Sunday we woke up at 4:30am to get picked up at 4:45 to be at the airport by 5:45 for our 7:15 flight. Unlike Cayenne, the Paramaribo airport was open that early and there was a long line of people waiting to check in. The line moved absurdly slowly, and I worried that we’d miss the flight, or that it would be delayed so that we’d miss the connection to Miami. (Ray attributed my worry to not having had coffee.) But as things got closer to the deadline, somehow they figured out how to make the line move faster. We flew 2.5 hours to Curaçao, where there was an absurdly long but somewhat quick-moving security line for passengers in transit (not entering the country), and then an absurdly slow-moving line at the transit desk to get boarding passes (since we weren’t given them in Paramaribo as we should have been.)

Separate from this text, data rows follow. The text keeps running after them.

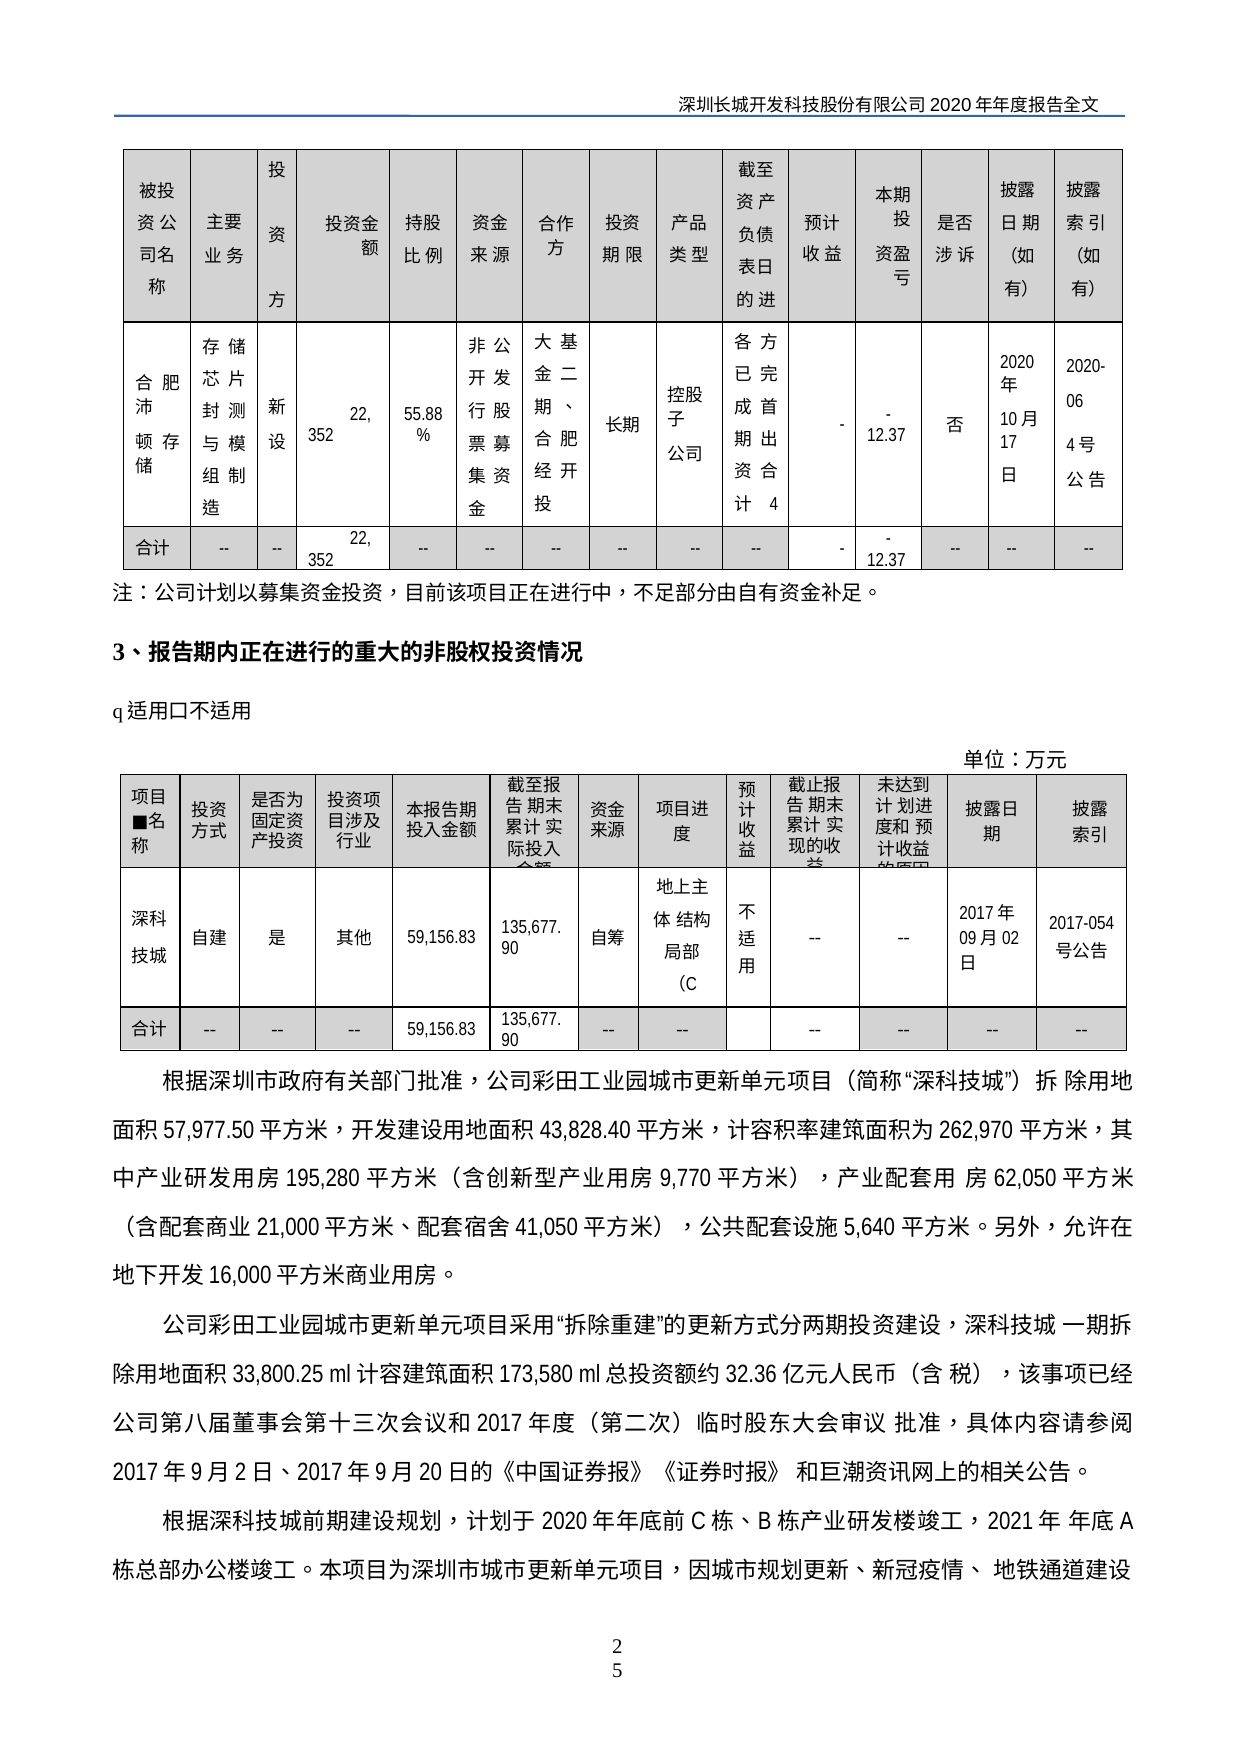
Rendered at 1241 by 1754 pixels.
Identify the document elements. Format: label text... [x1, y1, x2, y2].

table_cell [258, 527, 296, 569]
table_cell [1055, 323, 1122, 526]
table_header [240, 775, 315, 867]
text q适用口不适用 [112, 696, 1134, 725]
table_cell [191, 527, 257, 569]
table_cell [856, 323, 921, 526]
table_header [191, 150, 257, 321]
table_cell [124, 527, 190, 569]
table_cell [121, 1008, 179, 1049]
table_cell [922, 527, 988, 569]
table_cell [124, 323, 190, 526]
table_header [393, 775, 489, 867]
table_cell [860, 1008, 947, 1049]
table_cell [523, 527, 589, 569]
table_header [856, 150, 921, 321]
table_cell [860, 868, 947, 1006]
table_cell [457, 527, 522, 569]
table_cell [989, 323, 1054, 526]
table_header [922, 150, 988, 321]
text 注：公司计划以募集资金投资，目前该项目正在进行中，不足部分由自有资金补足。 [112, 578, 1134, 607]
text 单位：万元 [963, 746, 1134, 774]
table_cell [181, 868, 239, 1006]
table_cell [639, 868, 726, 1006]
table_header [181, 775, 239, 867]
text 公司彩田工业园城市更新单元项目采用“拆除重建”的更新方式分两期投资建设，深科技城 一期拆除用地面积33,800.25 ml计容建筑面积173,580 ml总投资额约32.36亿元人民币（含 税），该事项已经公司第八届董事会第十三次会议和2017年度（第二次）临时股东大会审议 批准，具体内容请参阅2017年9月2日、2017年9月20日的《中国证券报》《证券时报》 和巨潮资讯网上的相关公告。 [112, 1294, 1134, 1490]
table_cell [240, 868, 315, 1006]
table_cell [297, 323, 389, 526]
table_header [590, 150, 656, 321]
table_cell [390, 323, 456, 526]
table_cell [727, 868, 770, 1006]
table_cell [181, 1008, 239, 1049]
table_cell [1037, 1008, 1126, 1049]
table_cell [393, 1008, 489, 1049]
text 根据深圳市政府有关部门批准，公司彩田工业园城市更新单元项目（简称“深科技城”）拆 除用地面积57,977.50平方米，开发建设用地面积43,828.40平方米，计容积率建筑面积为262,970 平方米，其中产业研发用房195,280平方米（含创新型产业用房9,770平方米），产业配套用 房62,050平方米（含配套商业21,000平方米、配套宿舍41,050平方米），公共配套设施5,640 平方米。另外，允许在地下开发16,000平方米商业用房。 [112, 1051, 1134, 1294]
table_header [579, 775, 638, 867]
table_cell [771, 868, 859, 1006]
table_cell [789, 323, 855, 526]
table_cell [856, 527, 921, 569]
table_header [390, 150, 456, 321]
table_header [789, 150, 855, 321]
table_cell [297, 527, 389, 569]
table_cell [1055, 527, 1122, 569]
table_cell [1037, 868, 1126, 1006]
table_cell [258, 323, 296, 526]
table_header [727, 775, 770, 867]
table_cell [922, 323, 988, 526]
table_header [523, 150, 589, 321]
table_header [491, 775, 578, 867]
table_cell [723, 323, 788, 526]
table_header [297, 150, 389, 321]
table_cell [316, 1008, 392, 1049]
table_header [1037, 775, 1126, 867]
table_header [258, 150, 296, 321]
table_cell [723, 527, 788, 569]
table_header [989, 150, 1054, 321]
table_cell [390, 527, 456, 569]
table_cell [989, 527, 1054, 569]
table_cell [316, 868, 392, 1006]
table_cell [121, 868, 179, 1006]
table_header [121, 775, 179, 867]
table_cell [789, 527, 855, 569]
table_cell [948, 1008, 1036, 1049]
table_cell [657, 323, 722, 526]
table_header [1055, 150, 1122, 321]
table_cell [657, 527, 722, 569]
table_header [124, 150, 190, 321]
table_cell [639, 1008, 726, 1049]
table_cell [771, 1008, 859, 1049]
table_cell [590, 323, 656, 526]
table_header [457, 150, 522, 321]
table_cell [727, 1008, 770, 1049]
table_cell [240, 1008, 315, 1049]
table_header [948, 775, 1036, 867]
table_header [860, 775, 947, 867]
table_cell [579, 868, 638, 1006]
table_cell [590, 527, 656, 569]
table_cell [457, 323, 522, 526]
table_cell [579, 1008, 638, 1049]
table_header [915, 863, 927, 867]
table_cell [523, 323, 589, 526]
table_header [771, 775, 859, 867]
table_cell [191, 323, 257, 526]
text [112, 1490, 1134, 1589]
text 3、报告期内正在进行的重大的非股权投资情况 [112, 636, 1134, 667]
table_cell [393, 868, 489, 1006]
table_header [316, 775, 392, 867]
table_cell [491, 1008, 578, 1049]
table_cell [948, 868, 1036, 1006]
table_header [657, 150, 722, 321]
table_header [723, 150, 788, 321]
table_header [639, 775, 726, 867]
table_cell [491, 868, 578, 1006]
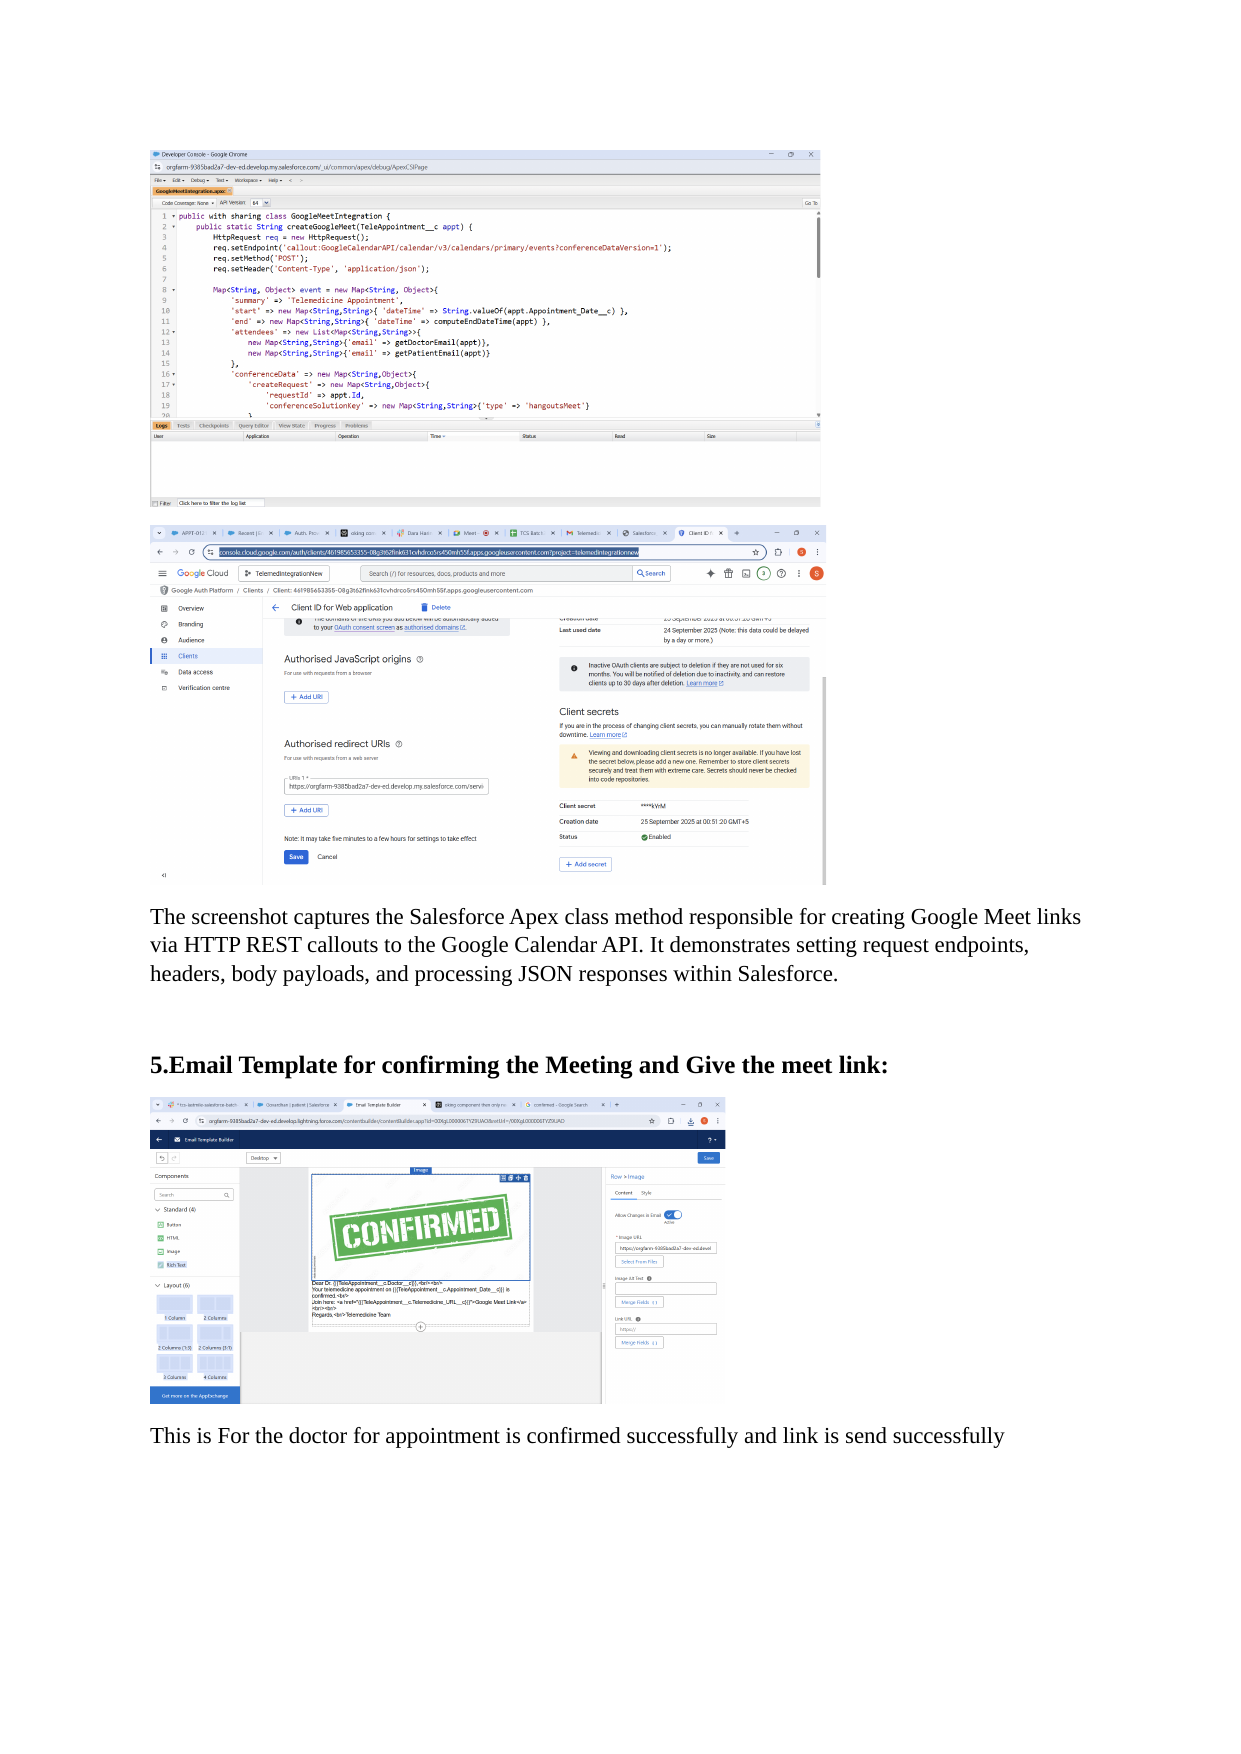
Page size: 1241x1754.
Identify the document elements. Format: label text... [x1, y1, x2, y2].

picture [150, 150, 821, 507]
picture [150, 1097, 726, 1404]
text This is For the doctor for appointment is confirmed successfully and link is send successfully [150, 1422, 1090, 1449]
text The screenshot captures the Salesforce Apex class method responsible for creating Google Meet links via HTTP REST callouts to the Google Calendar API. It demonstrates setting request endpoints, headers, body payloads, and processing JSON responses within Salesforce. [150, 903, 1090, 986]
picture [150, 525, 827, 885]
text 5.Email Template for confirming the Meeting and Give the meet link: [150, 1050, 1090, 1079]
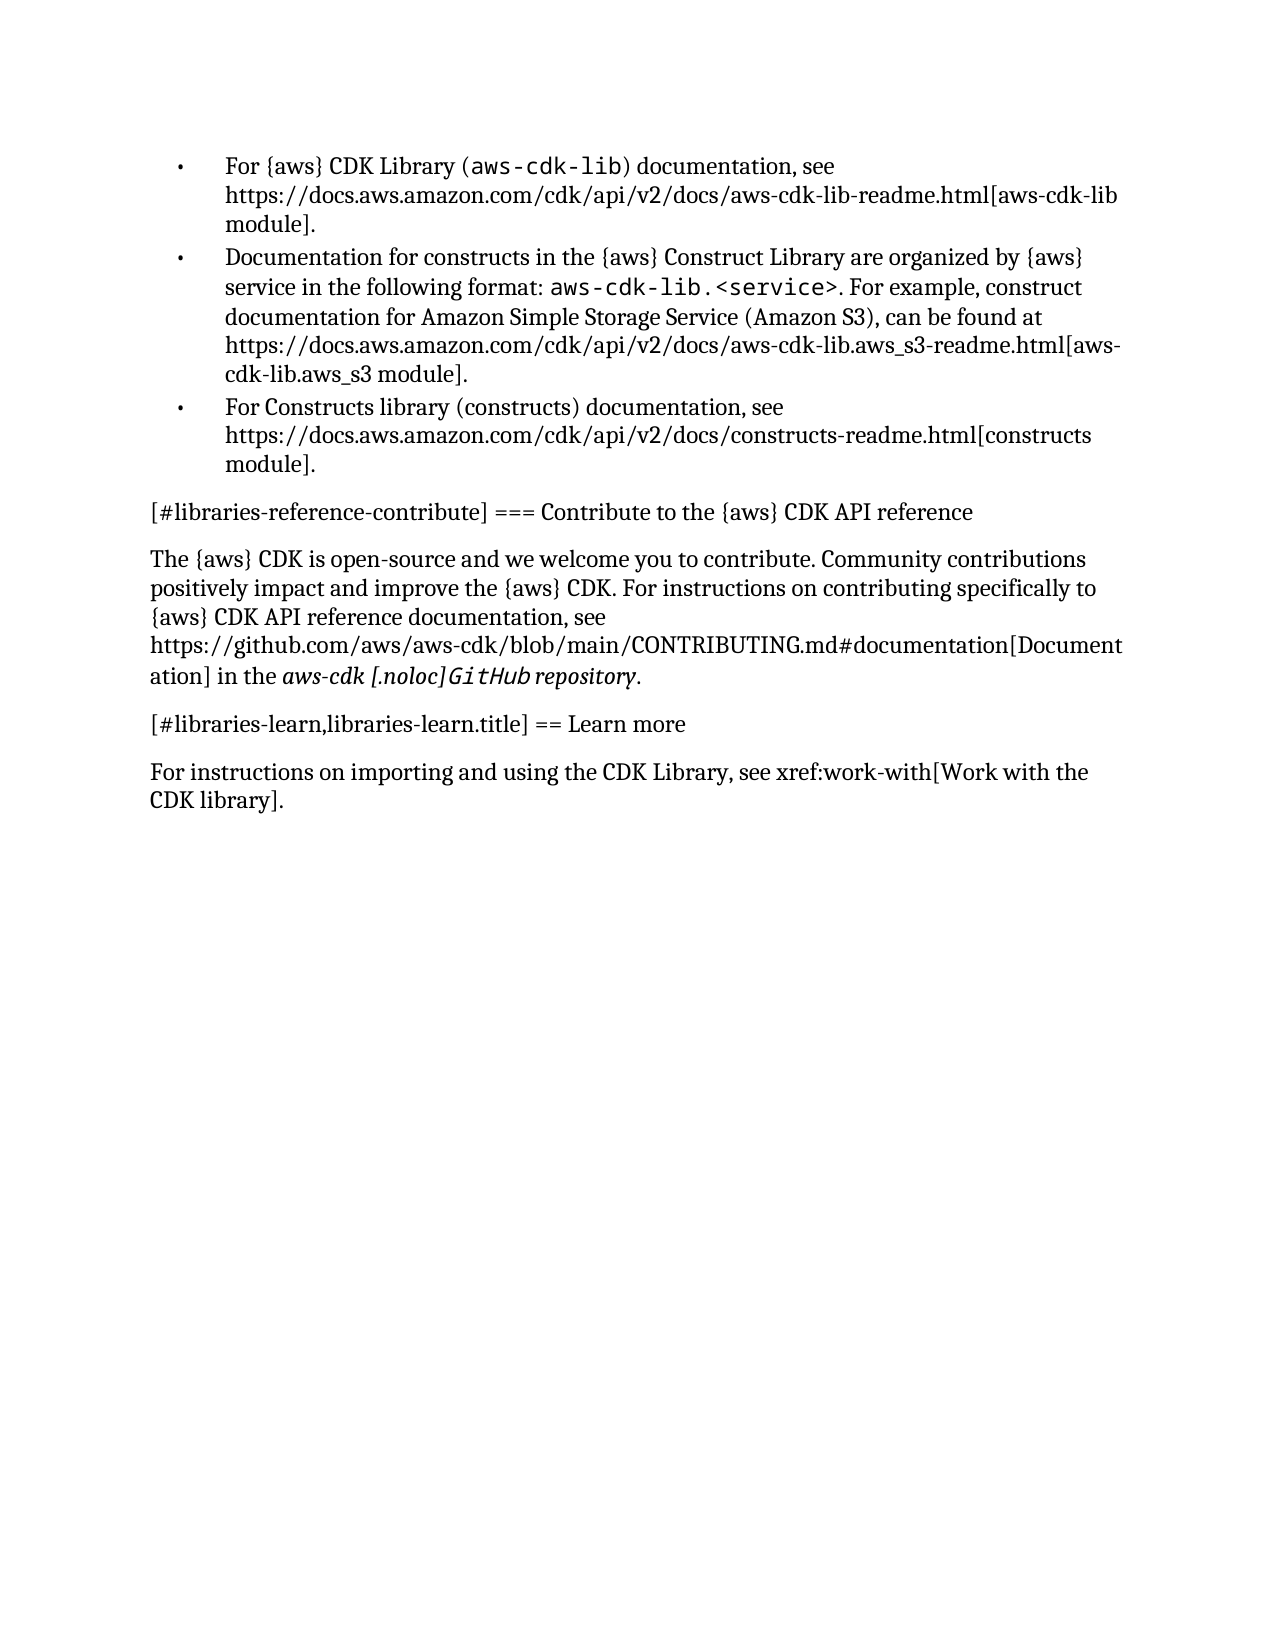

The pressure was relieved somewhat by the flight being delayed by half an hour, and we arrived successfully in Miami. E-Z Rent-A-Car looked somewhat cheesy, and there was an argument with the client next to me about the company policies for customers paying cash: he had a wad of $100 bills but no card with enough credit to fund his rental. The car we ended up with is very nice, some kind of Kia with enough room for all the luggage. TimeOut showed us a couple of arty things to do, so we drove (avoiding tolls by taking a route through the passenger drop-off zone) to Wynwood Walls, a trendy street art neighborhood in one of the rougher areas in Miami. All the parking there is PayByPhone, charging 24/7. We parked a block away for free, and walked around and saw many cute murals. We had a salmon Reuben from a Jewish bakery, and headed to the next place, Perez Art Museum. There were several good pieces there, we needed a bit more than the two hours we had. TimeOut then recommended NIU Kitchen, a tiny Catalan tapas place downtown which probably had the best food of the trip: watermelon soup, marlin carpaccio, baby back ribs, and two delicious cheap Spanish house reds. As I had surrendered to the Uber force earlier in the trip, I surrendered to the PayByPhone force in order to park anywhere near the restaurant. Turns out it’s kind of cool, in that you can “feed the meter” without walking to your car. They need that in Edinburgh.

On the last day of the trip, we sat in the same airbnb we went to last February, and posted the blog for the last month of the trip. We went to Cilantro’s Cafeteria and Juice Bar for some authentic Cuban lunch, and then drove around the 50s architecture of north Miami, up Miami Beach, then around Fort Lauderdale on local roads. Florida is making it harder and harder to avoid tolls. At one point I stopped in a pay parking zone to let Ray mail some letters, then I noticed a “parking enforcement” car drive by with cameras mounted on top. What is this world coming to? I’ll see if I get any tickets from that, via the car rental company with a $25 administrative fee. We killed a bit more time in a very cute state park, where we saw a kingfisher, a couple large iguanas, and an enormous cargo ship leaving the port after having dropped off its load. We returned the car, boarded the plane (both TSA Pre this time, yay), and sat on the tarmac while they removed all of the luggage so they could get to the cargo and remove it, a half-hour delay.